» Work instruction: Say how many lines in the entries contain "knee", giving only the number.

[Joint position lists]
************
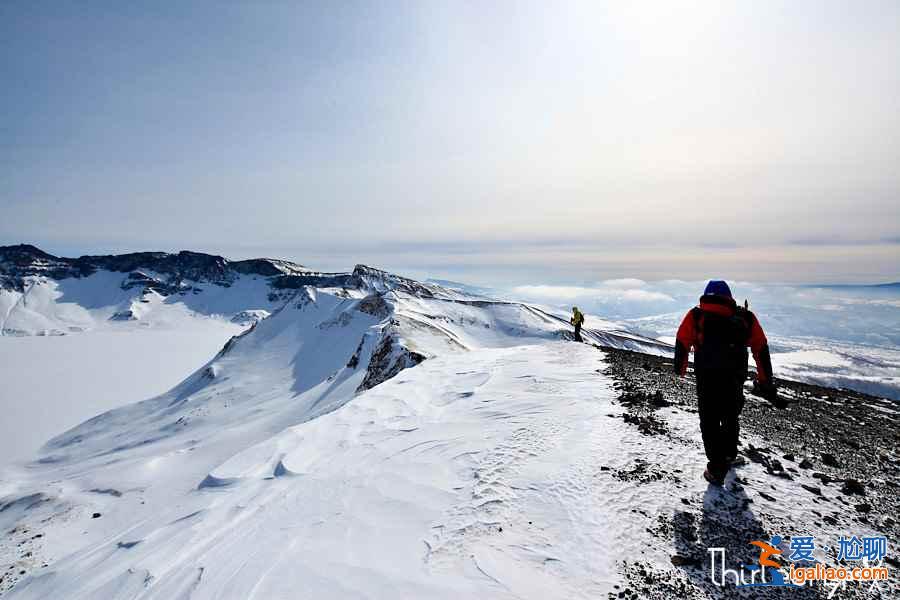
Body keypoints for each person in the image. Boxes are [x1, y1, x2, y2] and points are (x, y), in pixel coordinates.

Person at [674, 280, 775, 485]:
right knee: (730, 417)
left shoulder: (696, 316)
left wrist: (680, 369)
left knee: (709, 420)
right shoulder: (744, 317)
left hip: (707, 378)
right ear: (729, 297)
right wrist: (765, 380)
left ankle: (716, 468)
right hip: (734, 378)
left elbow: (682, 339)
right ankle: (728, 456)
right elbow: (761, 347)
************
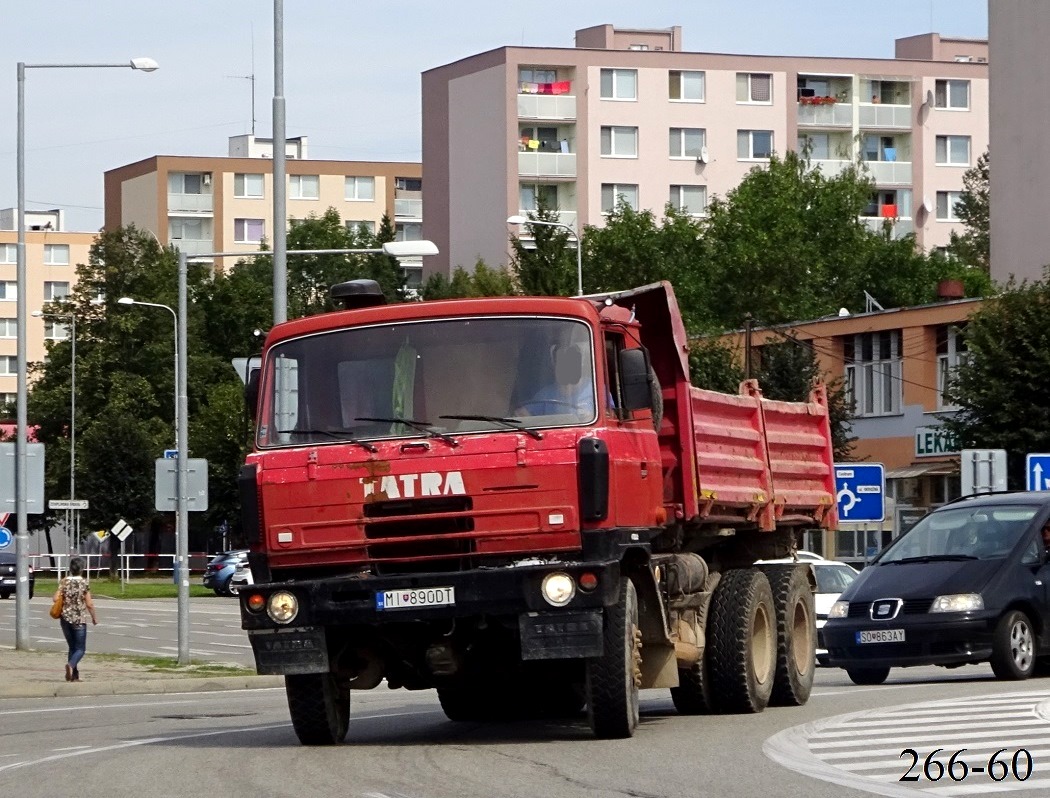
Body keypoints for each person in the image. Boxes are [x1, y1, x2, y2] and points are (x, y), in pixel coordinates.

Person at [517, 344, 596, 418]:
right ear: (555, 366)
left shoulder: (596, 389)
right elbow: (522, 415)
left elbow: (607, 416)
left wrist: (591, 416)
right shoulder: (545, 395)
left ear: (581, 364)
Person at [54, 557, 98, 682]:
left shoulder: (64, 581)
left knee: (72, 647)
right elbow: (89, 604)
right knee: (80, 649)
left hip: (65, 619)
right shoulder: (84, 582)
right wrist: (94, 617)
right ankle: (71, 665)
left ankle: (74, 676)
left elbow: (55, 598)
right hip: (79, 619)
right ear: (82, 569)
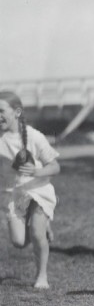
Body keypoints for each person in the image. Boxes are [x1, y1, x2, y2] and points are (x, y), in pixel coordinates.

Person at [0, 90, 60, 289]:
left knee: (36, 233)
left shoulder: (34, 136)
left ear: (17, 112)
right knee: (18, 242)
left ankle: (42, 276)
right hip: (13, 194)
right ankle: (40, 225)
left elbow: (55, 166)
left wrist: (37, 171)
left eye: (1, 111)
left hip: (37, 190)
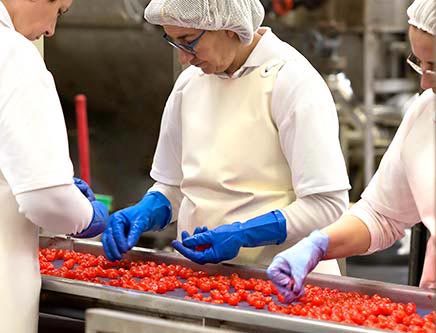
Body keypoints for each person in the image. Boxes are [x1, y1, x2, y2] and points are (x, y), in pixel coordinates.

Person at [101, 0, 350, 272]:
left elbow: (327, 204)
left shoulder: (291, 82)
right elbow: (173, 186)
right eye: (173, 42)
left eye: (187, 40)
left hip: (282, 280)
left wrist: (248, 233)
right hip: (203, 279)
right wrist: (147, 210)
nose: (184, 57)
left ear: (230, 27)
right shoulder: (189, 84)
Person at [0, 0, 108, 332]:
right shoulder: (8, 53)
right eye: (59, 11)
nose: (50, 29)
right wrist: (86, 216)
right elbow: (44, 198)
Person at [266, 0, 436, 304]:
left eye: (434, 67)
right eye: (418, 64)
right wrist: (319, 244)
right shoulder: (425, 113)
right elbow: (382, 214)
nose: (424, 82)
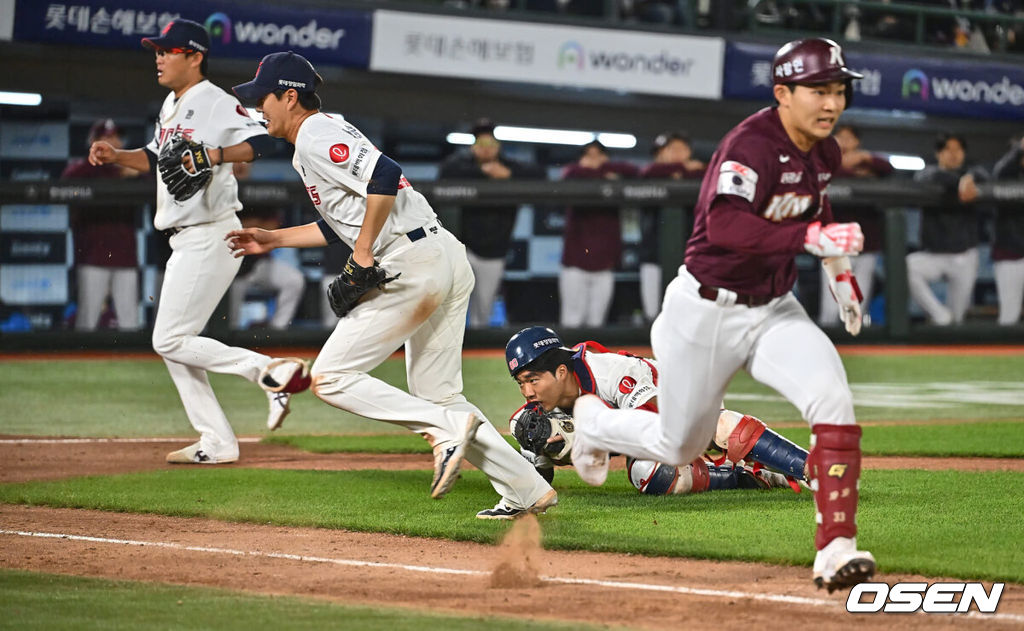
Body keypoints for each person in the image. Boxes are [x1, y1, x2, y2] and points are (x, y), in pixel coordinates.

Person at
************
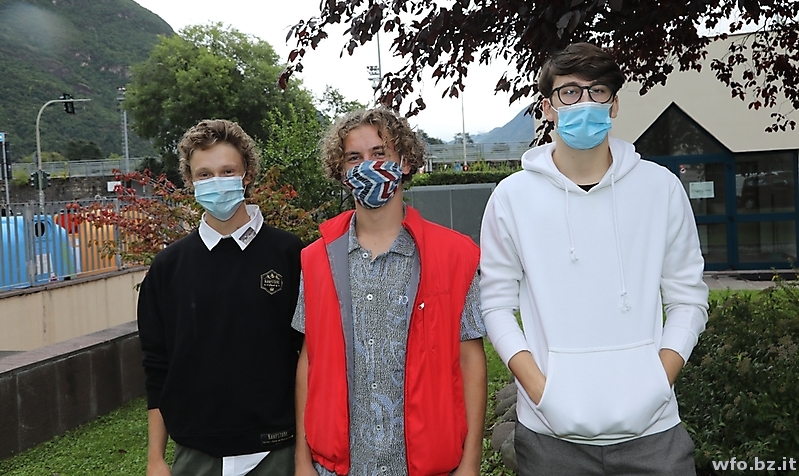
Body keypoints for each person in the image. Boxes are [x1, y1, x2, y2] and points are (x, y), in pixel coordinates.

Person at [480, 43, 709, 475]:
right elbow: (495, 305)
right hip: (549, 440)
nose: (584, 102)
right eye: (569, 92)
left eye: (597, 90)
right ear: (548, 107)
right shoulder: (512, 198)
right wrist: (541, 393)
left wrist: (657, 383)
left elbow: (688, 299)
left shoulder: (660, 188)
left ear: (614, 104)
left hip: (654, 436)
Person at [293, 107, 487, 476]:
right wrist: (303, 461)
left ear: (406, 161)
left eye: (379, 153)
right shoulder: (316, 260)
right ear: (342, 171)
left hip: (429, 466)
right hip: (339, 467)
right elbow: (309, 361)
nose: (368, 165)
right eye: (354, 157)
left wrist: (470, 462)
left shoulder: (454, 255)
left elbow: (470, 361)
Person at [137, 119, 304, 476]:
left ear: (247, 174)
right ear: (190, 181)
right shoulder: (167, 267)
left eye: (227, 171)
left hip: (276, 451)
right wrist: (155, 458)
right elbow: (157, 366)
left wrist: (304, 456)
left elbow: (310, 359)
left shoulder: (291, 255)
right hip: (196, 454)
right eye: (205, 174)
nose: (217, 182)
************
» Reply to the task: 6